> Assigned task
Starting with the line that has "261 125 204.64" in the records below and ending with the line that has "1000 232 4.25", output those lines exactly and nothing more; omit the pictures.

Collected data

=== Section Start ===

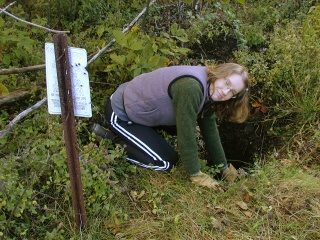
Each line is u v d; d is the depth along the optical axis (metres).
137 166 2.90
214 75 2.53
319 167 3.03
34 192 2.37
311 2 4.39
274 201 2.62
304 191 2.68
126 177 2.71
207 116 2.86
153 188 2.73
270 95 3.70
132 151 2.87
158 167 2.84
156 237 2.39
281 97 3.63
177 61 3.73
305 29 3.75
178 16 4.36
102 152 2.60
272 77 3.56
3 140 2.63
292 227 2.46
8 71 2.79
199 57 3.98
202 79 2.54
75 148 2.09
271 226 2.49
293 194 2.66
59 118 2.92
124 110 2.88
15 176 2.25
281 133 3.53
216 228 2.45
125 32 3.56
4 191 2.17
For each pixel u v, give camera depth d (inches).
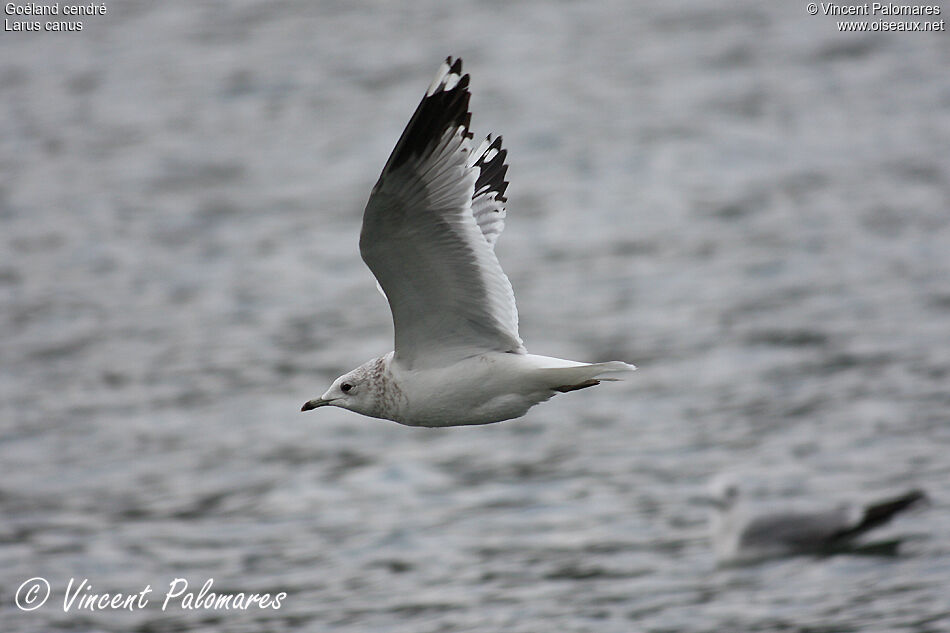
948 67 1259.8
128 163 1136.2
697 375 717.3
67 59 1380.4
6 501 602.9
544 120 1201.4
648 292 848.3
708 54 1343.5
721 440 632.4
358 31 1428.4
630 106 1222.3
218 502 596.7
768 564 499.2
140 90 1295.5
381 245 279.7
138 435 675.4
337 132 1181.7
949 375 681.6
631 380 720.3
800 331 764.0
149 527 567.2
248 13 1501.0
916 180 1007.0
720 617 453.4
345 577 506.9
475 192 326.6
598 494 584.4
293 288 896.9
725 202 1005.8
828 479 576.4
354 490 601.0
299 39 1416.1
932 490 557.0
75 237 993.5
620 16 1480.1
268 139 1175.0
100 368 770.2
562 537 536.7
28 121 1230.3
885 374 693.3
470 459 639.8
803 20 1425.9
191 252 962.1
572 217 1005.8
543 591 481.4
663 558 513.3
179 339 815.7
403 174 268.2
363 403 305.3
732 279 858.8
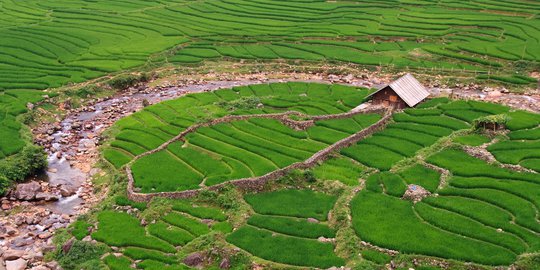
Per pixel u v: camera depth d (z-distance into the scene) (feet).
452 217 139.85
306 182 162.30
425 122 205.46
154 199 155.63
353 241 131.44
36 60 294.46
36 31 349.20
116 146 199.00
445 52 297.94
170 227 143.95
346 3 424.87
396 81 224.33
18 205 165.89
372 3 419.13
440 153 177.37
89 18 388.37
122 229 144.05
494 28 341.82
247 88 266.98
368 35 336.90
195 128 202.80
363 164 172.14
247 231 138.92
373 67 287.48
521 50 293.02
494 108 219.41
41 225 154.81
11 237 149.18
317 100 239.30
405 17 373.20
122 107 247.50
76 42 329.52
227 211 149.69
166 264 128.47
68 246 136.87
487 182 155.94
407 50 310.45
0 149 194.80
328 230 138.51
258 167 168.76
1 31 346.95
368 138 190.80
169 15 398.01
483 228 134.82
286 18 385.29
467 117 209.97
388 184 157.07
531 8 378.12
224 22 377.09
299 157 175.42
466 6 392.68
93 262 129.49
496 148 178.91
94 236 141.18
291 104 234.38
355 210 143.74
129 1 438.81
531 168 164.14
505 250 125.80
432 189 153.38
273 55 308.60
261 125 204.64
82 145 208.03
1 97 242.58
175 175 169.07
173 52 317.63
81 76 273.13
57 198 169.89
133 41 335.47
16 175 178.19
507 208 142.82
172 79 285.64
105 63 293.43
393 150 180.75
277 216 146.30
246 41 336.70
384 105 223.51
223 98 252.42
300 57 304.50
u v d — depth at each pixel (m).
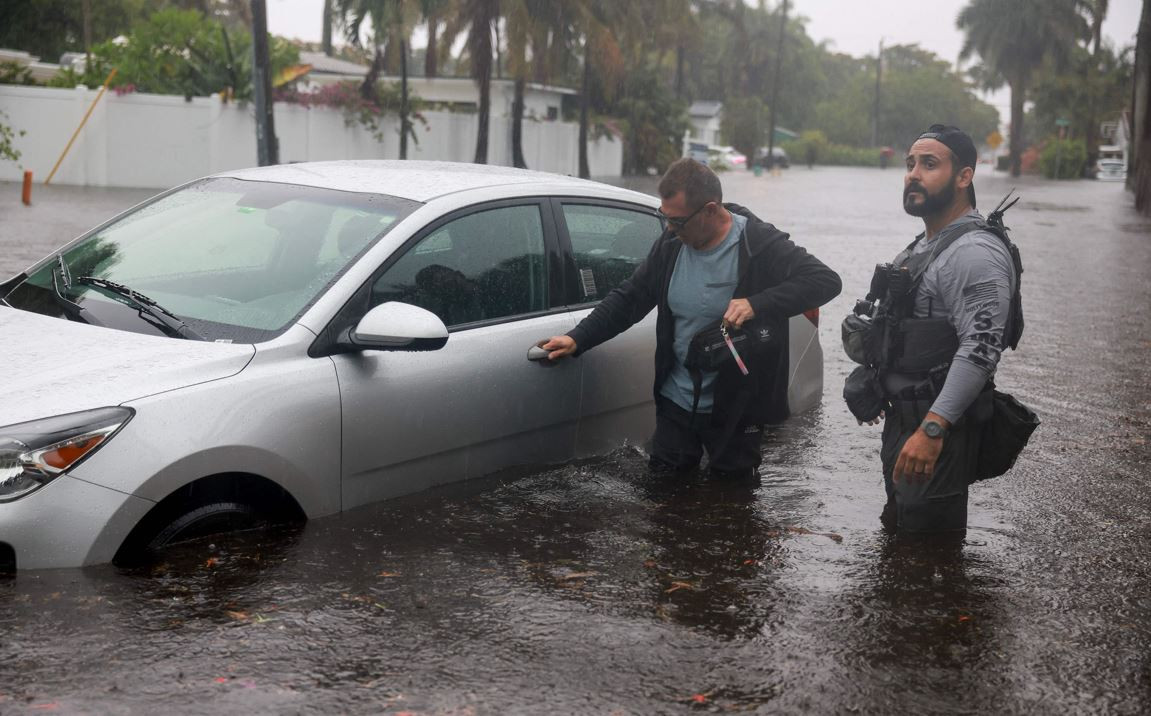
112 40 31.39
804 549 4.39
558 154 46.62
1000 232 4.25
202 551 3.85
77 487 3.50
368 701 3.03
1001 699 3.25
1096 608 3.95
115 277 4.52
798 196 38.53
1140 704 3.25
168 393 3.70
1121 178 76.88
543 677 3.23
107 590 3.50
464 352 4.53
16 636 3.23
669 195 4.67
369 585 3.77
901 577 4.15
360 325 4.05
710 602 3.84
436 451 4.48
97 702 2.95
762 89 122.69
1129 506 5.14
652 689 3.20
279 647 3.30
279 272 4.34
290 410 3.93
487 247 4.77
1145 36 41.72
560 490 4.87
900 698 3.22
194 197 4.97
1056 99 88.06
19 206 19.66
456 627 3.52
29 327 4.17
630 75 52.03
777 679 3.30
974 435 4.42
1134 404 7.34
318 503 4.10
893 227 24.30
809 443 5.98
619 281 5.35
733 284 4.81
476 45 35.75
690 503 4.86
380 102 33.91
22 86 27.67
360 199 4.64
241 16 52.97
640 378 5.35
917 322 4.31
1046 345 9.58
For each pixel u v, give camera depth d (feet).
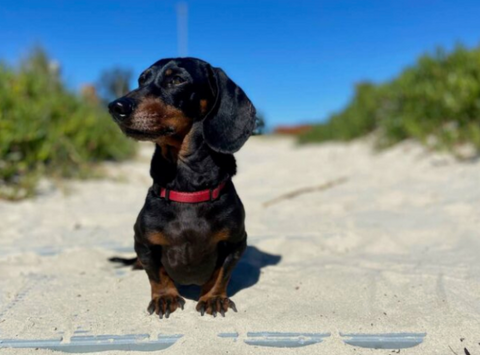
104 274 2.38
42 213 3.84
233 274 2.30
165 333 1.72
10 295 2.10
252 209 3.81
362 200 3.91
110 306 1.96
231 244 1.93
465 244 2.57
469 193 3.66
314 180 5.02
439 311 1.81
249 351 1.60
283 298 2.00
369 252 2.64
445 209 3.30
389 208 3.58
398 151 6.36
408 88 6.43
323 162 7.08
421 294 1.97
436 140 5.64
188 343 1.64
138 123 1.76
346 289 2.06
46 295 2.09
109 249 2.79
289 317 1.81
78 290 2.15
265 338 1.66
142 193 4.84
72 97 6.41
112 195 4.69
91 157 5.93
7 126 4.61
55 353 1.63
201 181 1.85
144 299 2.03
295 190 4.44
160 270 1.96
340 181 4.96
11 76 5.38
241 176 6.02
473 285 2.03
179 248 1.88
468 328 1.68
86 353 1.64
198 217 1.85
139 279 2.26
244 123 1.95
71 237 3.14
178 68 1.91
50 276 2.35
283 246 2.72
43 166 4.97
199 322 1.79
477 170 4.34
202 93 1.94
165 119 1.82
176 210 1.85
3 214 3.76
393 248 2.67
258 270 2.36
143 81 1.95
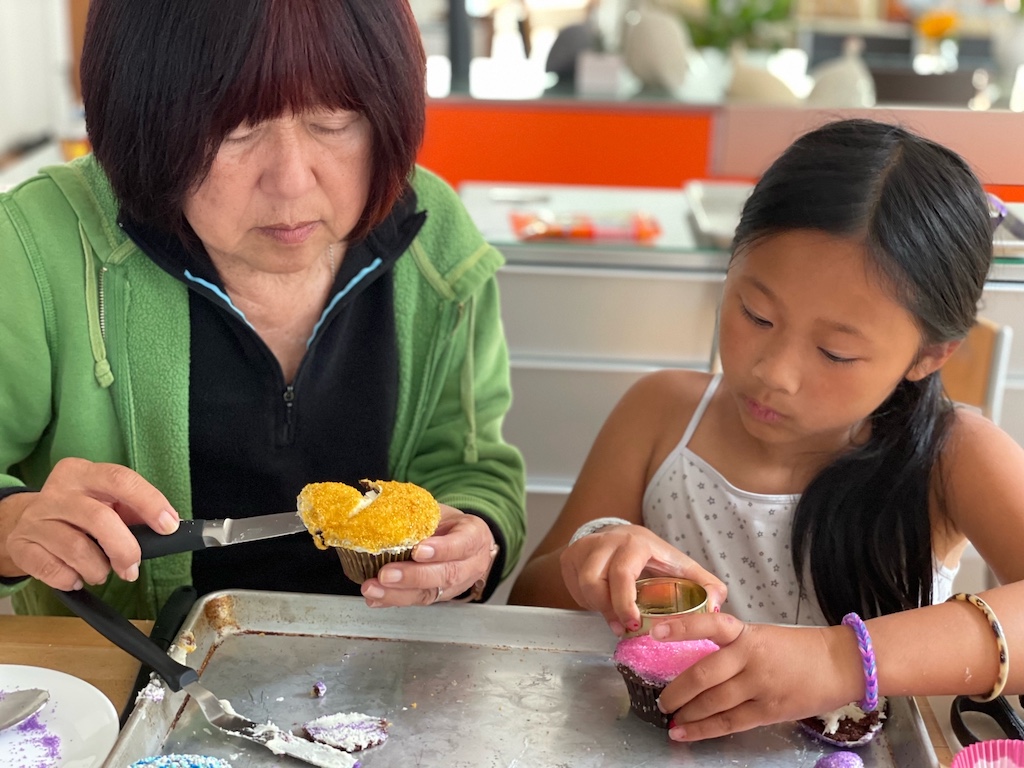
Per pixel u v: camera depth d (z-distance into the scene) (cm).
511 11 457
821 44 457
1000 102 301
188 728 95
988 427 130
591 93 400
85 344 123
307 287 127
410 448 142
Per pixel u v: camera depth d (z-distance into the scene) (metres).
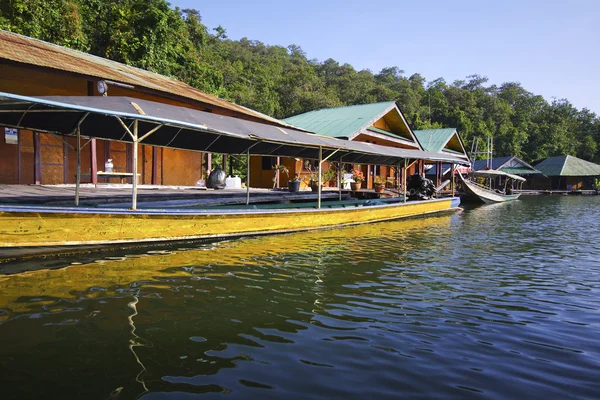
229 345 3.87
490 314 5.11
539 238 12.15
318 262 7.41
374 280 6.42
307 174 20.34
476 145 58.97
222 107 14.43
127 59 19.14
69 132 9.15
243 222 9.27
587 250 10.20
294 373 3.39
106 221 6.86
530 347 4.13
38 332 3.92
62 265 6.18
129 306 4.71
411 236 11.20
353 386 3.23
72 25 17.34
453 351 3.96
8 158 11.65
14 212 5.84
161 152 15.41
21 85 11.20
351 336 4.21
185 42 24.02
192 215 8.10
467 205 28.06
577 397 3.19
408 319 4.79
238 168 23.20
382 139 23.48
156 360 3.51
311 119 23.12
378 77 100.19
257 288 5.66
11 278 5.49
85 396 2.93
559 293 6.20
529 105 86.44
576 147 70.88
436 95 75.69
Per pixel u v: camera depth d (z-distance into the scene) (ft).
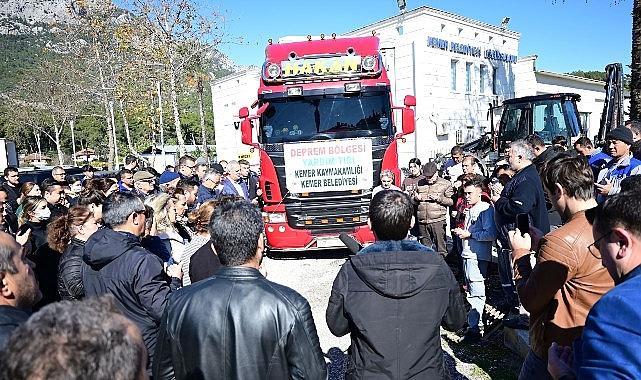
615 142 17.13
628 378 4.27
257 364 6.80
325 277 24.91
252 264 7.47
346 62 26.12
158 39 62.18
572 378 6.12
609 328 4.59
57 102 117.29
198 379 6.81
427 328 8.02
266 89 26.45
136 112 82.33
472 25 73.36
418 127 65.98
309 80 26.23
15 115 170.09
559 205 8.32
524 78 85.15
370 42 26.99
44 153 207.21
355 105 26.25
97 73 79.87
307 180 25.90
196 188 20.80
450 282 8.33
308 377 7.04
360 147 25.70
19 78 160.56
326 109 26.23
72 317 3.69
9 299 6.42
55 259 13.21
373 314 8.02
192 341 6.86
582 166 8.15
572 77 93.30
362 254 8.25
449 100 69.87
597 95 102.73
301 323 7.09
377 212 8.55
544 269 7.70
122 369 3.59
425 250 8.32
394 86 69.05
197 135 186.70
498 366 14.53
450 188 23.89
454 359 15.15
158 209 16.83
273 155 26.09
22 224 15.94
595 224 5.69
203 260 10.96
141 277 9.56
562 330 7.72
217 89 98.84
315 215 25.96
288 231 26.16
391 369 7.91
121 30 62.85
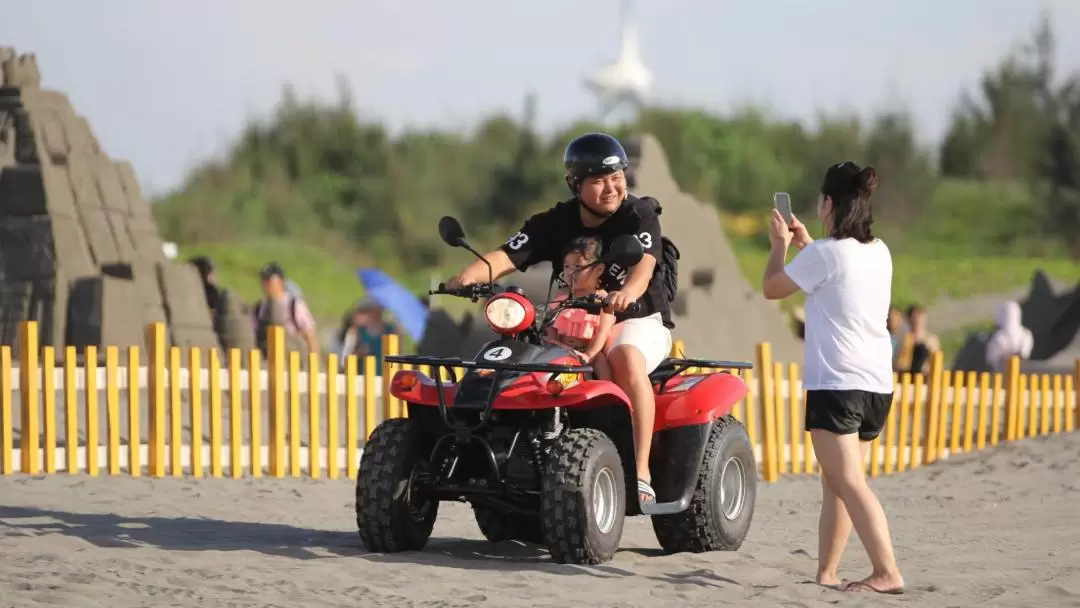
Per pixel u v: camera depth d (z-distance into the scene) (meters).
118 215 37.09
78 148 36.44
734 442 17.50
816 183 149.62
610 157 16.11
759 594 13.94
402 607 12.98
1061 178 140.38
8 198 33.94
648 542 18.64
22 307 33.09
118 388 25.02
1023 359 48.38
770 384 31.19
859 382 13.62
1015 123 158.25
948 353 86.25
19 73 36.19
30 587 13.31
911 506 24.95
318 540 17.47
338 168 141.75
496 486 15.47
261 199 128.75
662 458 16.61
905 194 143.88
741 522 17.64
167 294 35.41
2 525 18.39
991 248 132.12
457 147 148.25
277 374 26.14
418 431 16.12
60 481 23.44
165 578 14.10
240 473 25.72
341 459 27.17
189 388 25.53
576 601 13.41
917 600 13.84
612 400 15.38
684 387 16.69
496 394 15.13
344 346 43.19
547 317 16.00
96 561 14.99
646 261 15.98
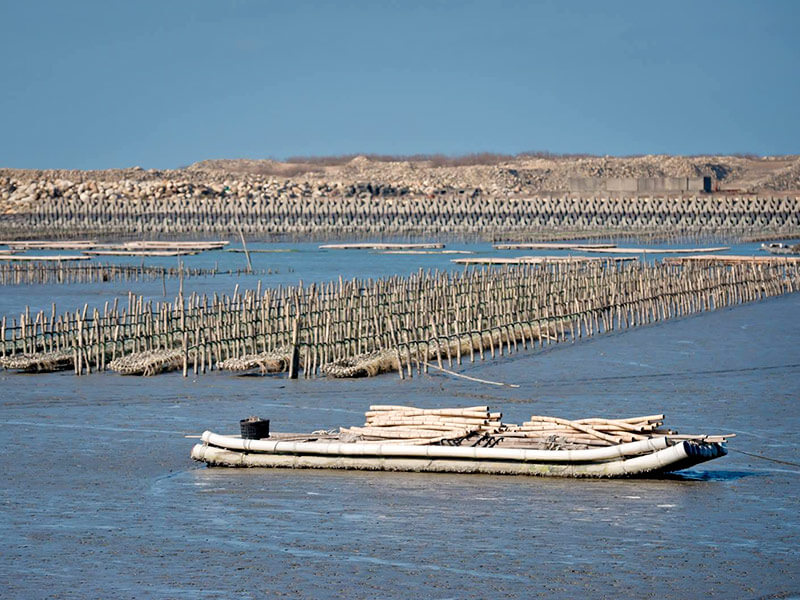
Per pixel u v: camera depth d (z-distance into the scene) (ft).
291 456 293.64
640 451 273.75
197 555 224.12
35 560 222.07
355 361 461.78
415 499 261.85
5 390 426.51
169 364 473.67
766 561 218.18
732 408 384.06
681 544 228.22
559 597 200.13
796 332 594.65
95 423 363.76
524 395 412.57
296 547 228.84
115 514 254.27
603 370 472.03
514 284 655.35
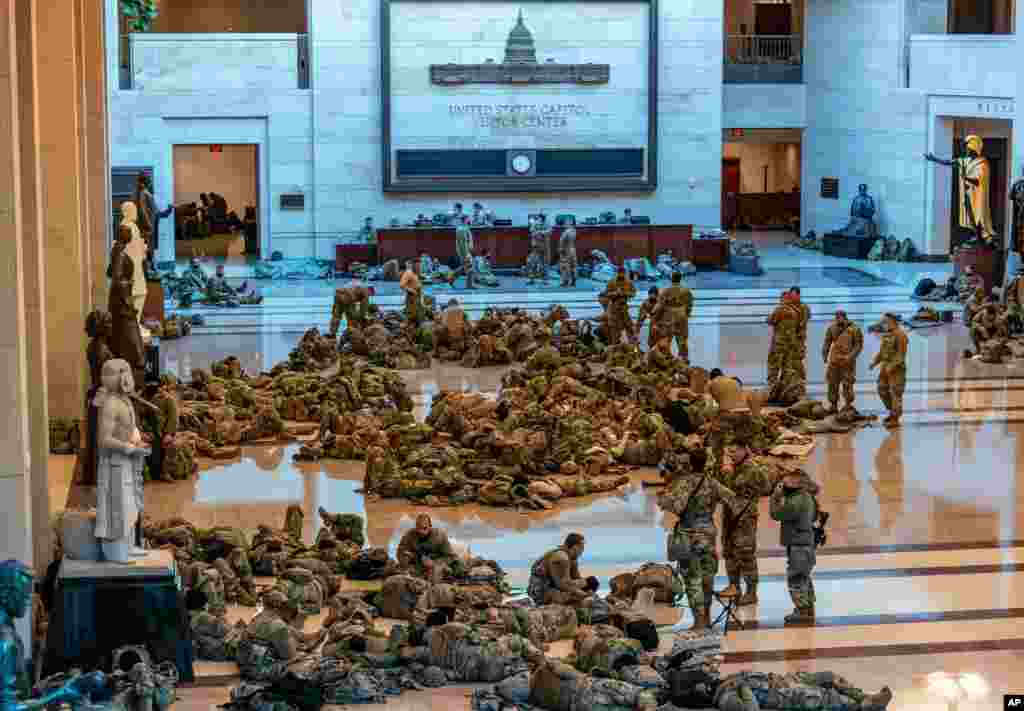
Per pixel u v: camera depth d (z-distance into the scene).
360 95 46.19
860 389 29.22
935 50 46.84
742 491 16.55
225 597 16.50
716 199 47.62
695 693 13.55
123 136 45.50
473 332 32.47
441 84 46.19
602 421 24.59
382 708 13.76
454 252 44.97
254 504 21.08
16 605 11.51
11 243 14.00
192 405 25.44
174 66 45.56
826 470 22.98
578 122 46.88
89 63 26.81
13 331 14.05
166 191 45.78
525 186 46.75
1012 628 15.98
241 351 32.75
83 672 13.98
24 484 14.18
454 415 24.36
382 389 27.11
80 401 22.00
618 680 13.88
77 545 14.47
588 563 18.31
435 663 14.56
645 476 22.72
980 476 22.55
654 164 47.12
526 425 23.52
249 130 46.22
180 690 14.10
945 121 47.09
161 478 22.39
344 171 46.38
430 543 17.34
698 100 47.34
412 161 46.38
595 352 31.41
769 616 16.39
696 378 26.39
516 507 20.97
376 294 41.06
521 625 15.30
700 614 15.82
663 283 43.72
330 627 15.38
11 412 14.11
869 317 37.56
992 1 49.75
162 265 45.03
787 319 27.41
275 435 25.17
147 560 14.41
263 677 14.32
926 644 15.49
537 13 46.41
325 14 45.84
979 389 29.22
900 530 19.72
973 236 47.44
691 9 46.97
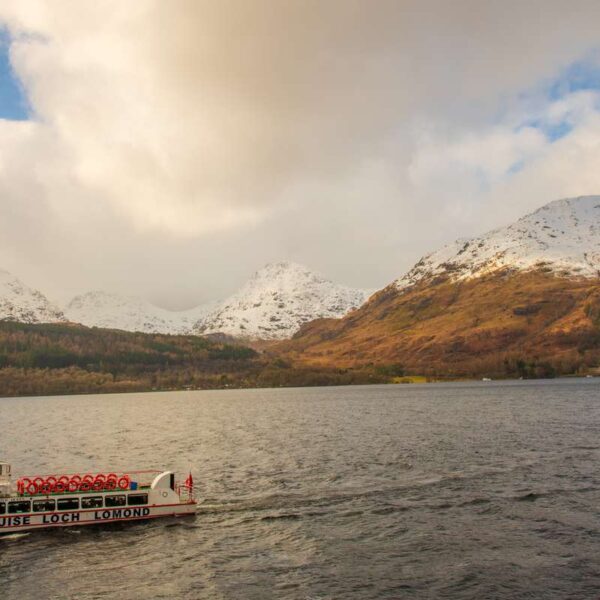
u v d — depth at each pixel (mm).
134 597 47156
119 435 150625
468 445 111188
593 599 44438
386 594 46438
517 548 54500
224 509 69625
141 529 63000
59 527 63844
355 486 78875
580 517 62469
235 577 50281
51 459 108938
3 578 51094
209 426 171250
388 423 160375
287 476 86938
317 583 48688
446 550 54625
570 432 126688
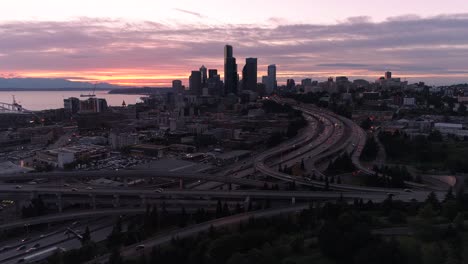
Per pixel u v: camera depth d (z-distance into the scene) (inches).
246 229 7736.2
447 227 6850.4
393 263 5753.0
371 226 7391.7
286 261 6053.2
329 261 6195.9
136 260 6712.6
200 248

=== Section End ===

> Written answer
261 125 204.64
82 145 208.03
1 97 242.58
175 175 169.07
173 52 317.63
81 76 273.13
57 198 169.89
133 41 335.47
16 175 178.19
507 208 142.82
172 79 285.64
105 63 293.43
393 150 180.75
277 216 146.30
246 41 336.70
384 105 223.51
223 98 252.42
300 57 304.50
u v d — depth at each pixel (m).
112 40 31.39
804 549 4.39
558 154 46.62
1000 232 4.25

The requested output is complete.